Nie zgłębiona jest przyczyna
Dnia co właśnie znów się budzi.
Może daje on nadzieję
Dla znękanych biedą ludzi?
Wielki blask na nieboskłonie.
Wszystko w świetlnym blasku tonie.
Całe niebo już w purpurze.
Czas więc wstrzymać nasze konie!
Niechaj słowa mej kolędy pomkną szybko do Anina.

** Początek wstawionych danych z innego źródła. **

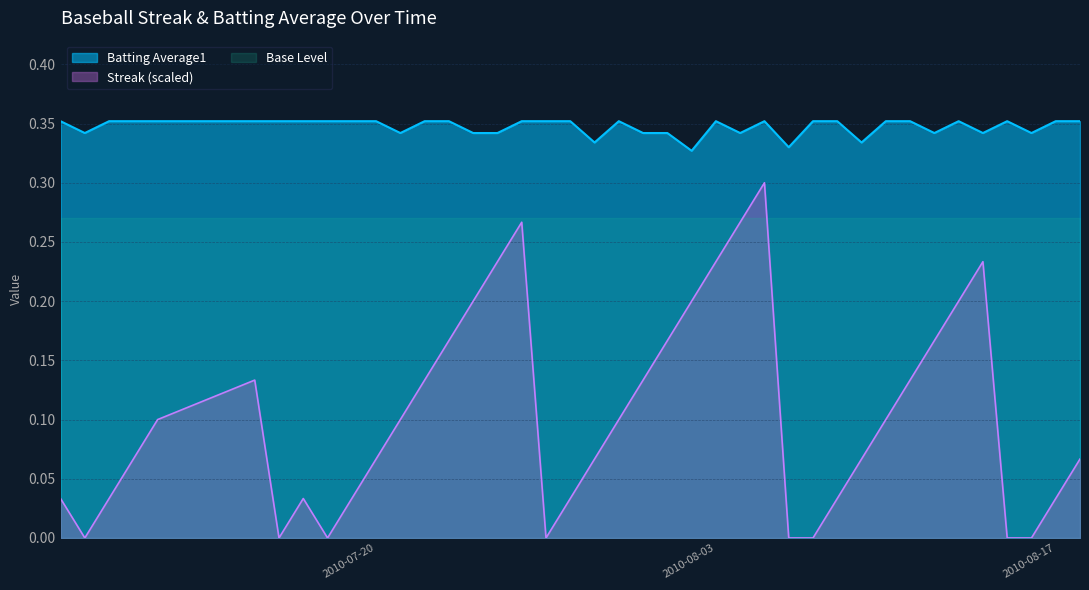

Which series has the widest spread of values?

Streak (scaled)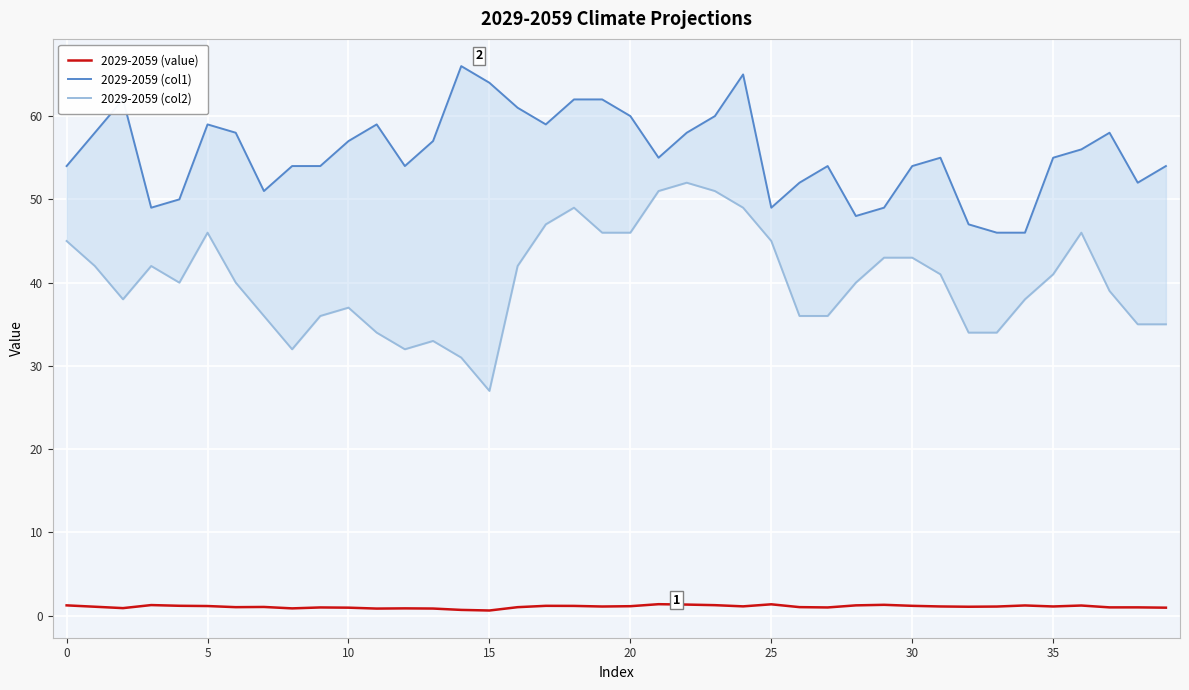

Is this an area chart (filled region under the line)?

No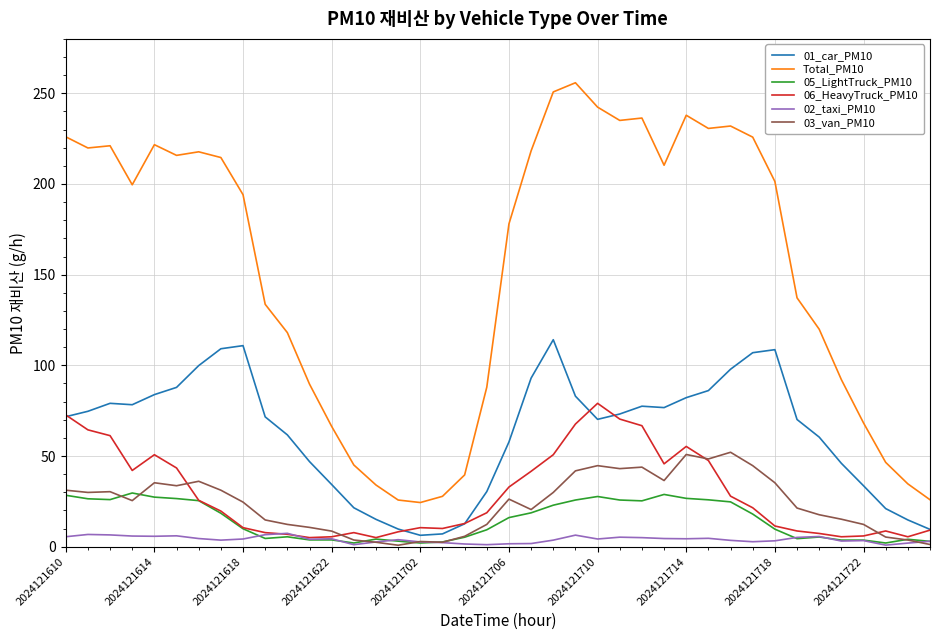

What is the greatest value displayed?

255.8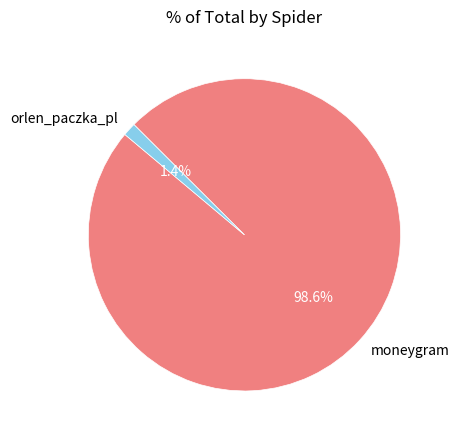

Which slice is the smallest?

orlen_paczka_pl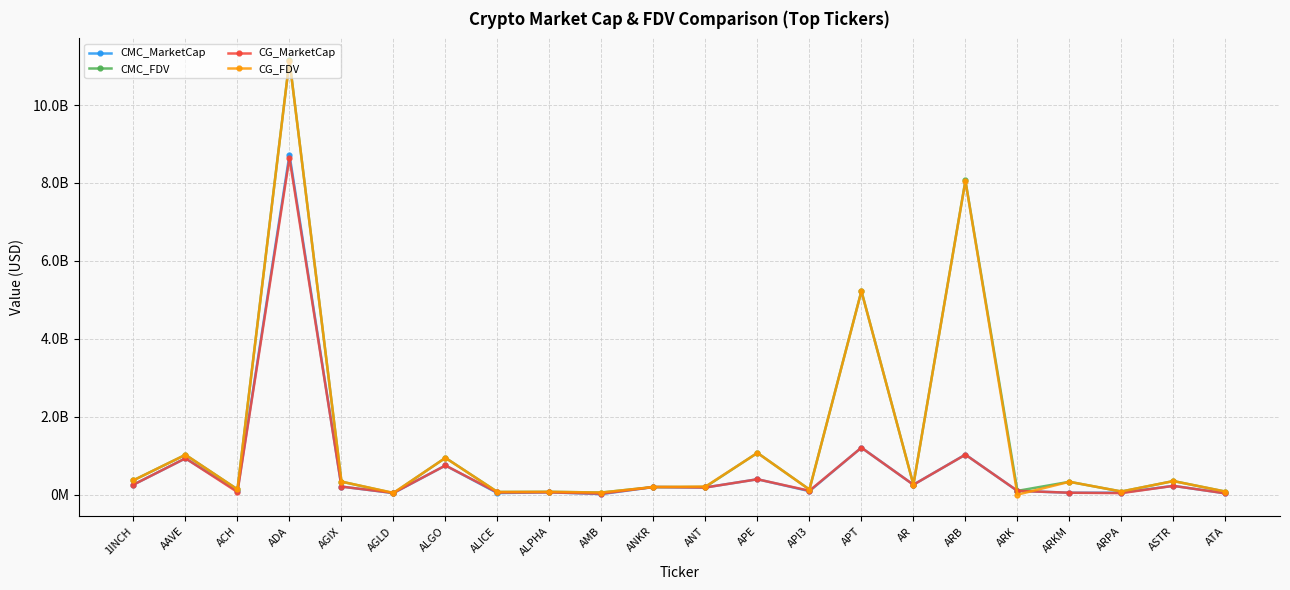

True or false: CMC_FDV and CG_MarketCap cross at least once.

True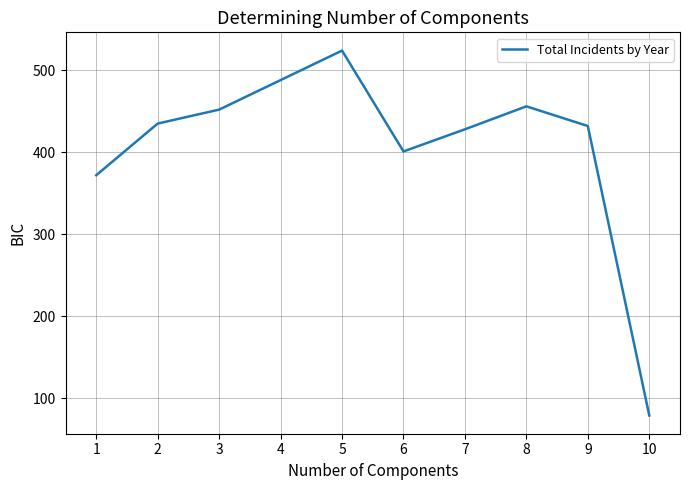

How many values are below 435?

5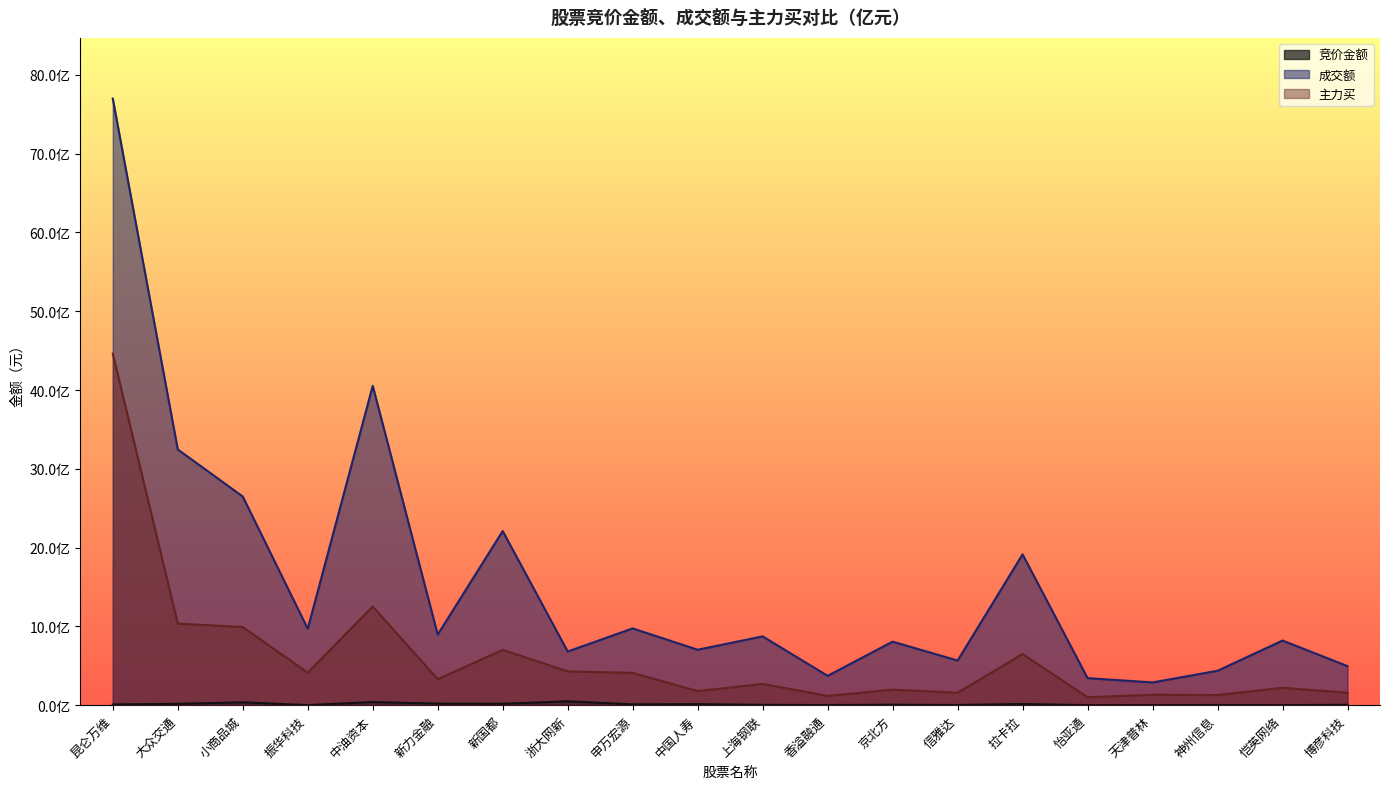

What are all the series names shown in the legend?

竞价金额, 成交额, 主力买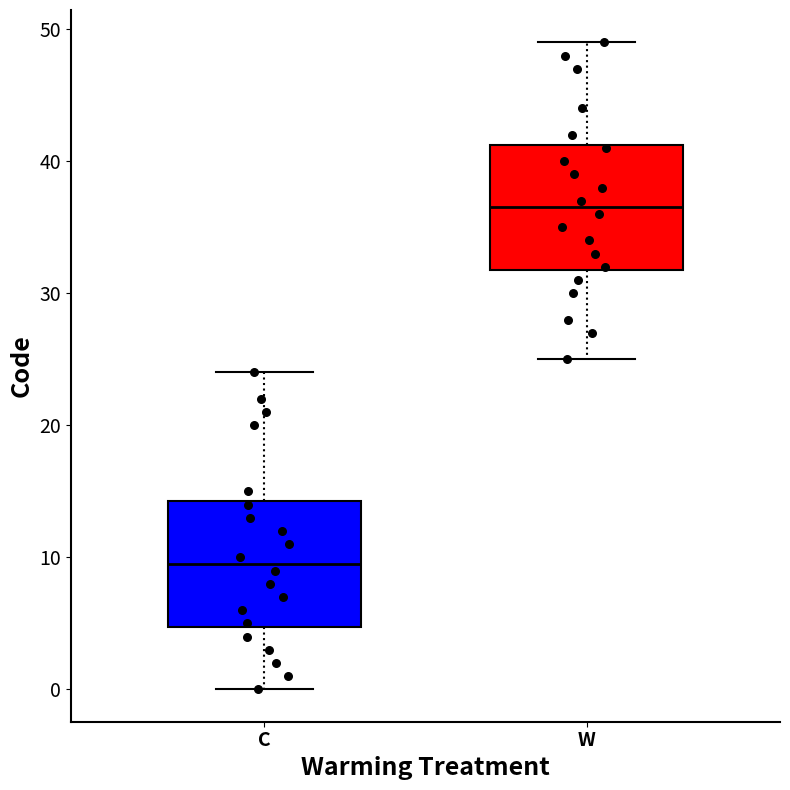

Reading left to right, transcribe this box plot: for each box, give where its median line is, the range the box spans, and where its two whiskers end, as read against the y-axis. The values are not printed on the chart, so give them approximately, as read against the axis.

C: median 10, box 5 to 14, whiskers 0 to 24
W: median 37, box 32 to 41, whiskers 25 to 49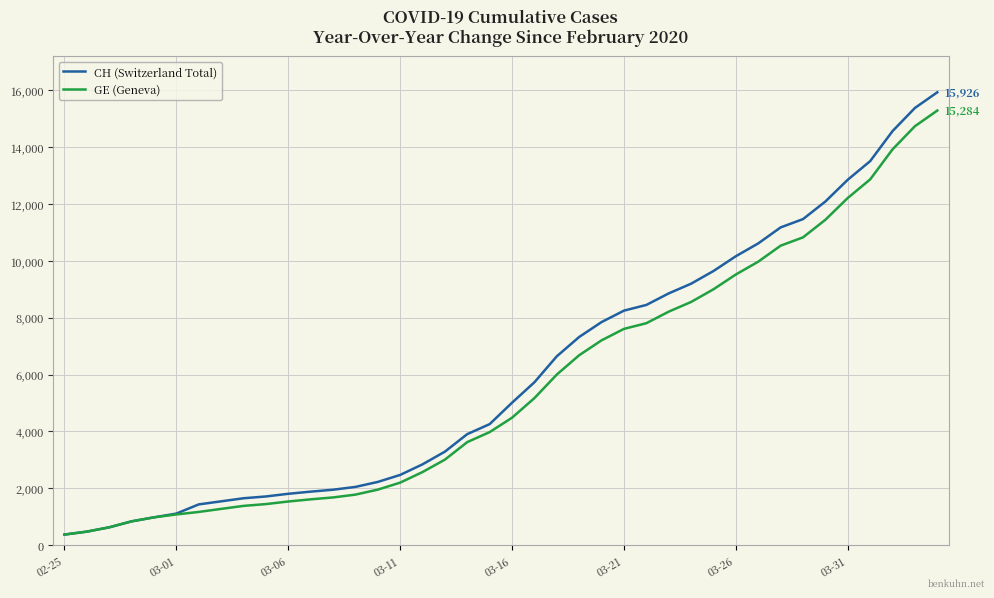

What is the sum of all CH (Switzerland Total) values?

242133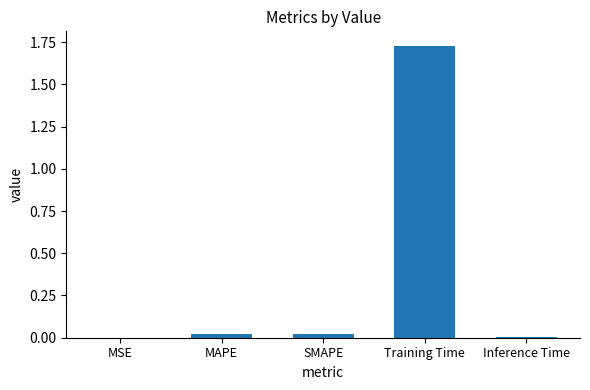

What is the sum of all values?

1.8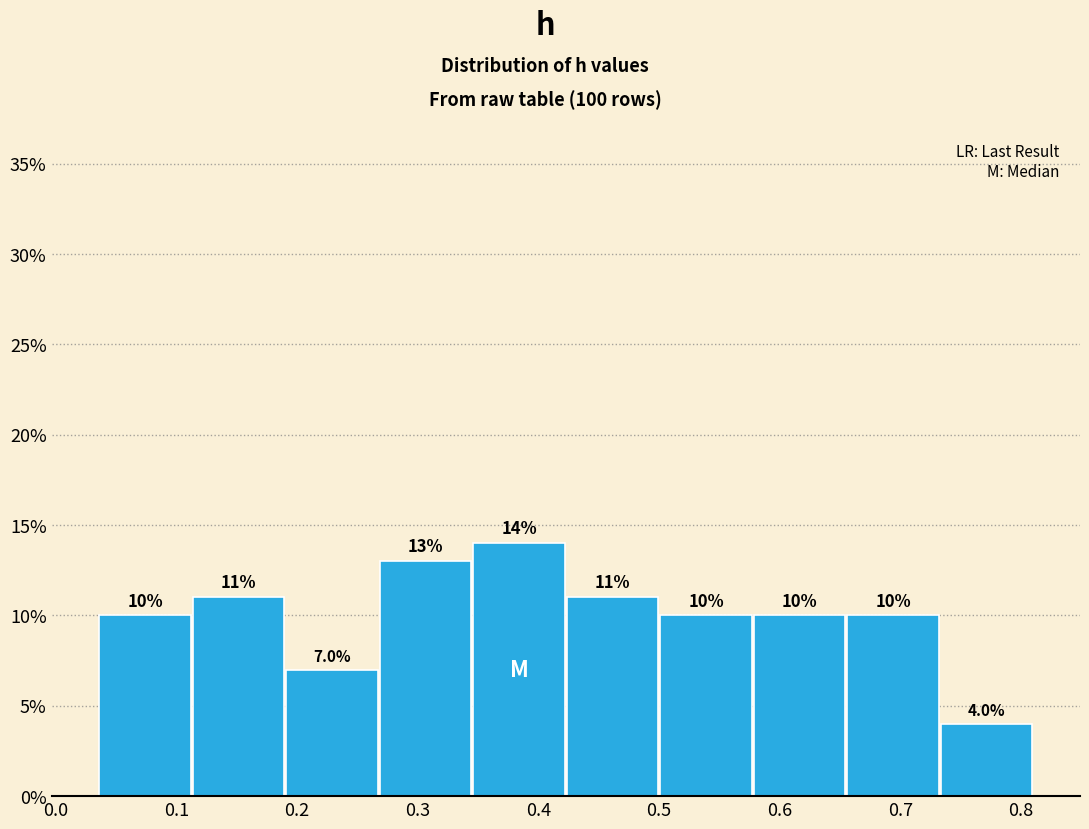

What is the height of the bar covering 0.04 to 0.11 on the x-axis? The bar edges are not printed on the chart, so give them approximately, as read against the axis.

10.0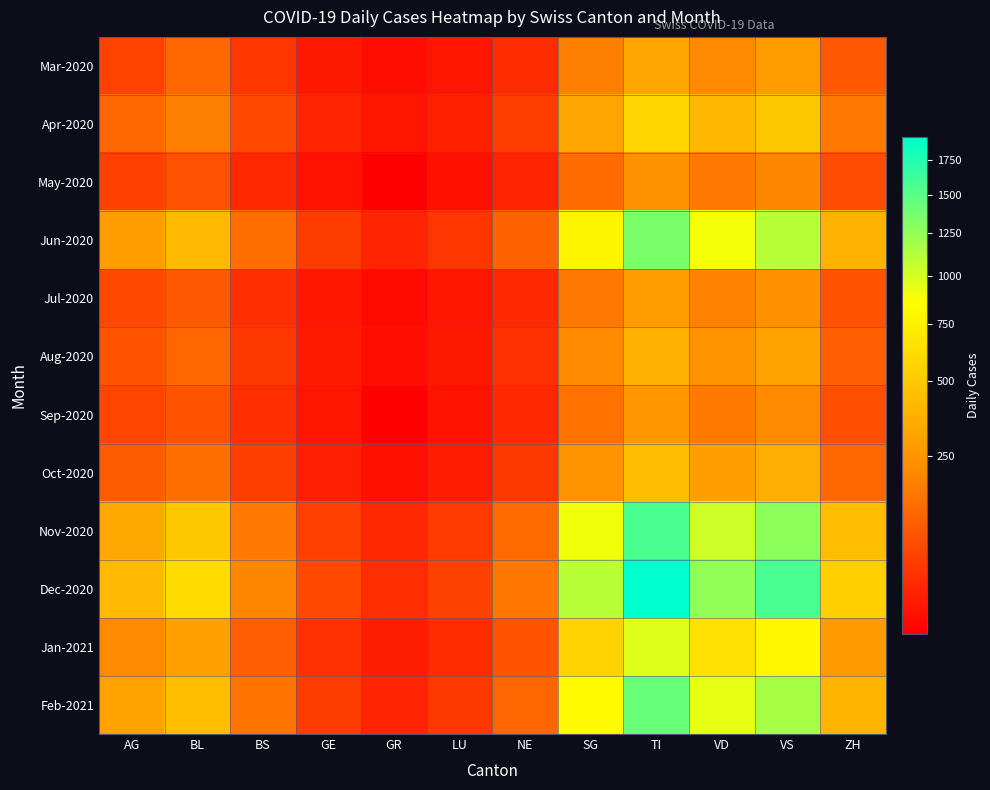

Which label corresponds to the largest value in the chart?

TI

Czasem robię różne głupstwa, lecz nie znana ich przyczyna.
Pozdrawiam – Jadziu 🙂
Ewa
25 grudnia 2010 - 16:13
Wigilia to czas wyjątkowy. W tym roku Wigilia była u mnie czasem magicznym. Pozdrawiam i wesołych Świąt.
25 grudnia 2010 - 17:04
Pani Jadwigo,
nie przepadam za tymi świętami. No może bardziej, za tymi tradycjami świątecznymi. Za Pani wpisami to ja jednak przepadam. Tak jak za kolędą „Bóg się rodzi” w wykonaniu chóru męskiego.
25 grudnia 2010 - 17:07
Jadwigo! Wesołych , Czarodziejskich Świat! i wszystkiego najlepszego z całego serca Tobie i Twojej Rodzinie zyczę:)
25 grudnia 2010 - 17:24
Wszystkiego Najlepszego w ten dziwny,magiczny czas,kiedy budzą się nadzieje.Jakub
25 grudnia 2010 - 17:28
Witam w ten magiczny,dziwny czas,kiedy budzą się nadzieje.Jakub
25 grudnia 2010 - 19:46
Jolanno,
choroba dzieci nigdy nie wybiera i nie ma na nia dobrego czasu, ale święta są i pozostaną, a więć Zfdrowych Swiąt!
j
25 grudnia 2010 - 19:47
Ciotko Pleciugo, bardzo dziękujemy za piękna kolędę, ale jednak żal i szkoda…
25 grudnia 2010 - 19:48
Moniko,
i niech ten dzień odmieni Twoje złe chwile jakie miały miejsce przed świętami, wszystkiego dobrego!
j
25 grudnia 2010 - 19:49
Panie Tomku,
dziekuje, dziekuję za miłe słowo. Ale tradycja musi w nas pozostać, wtedy żyjemy…
26 grudnia 2010 - 18:43
Panie Jakubie, serdeczne podziękowania i życzenia w magiczny czas spełniaja się wszystkie nasze życzenia
j
26 grudnia 2010 - 18:44
To prawda magiczny czas dla nas dorosłych, którzy, choć na dwa dni zamieniaja się w dzieciaki
serdeczności i wiary, bedzie dobrze!!!
j
26 grudnia 2010 - 18:45
Czrodziejko,
magicznych cudnych świąt dla Twojej Rodziny!
jadwiga
28 grudnia 2010 - 9:26
Według Glogera to na pewno Pan Jezus urodził się na Podlasiu, może nawet w samym Tykocinie:)
28 grudnia 2010 - 11:56
Ewo,
któż to wie, moze i na Podlasiu, albo gdzieś w stajence, gdzie my sobie wyobrazimy?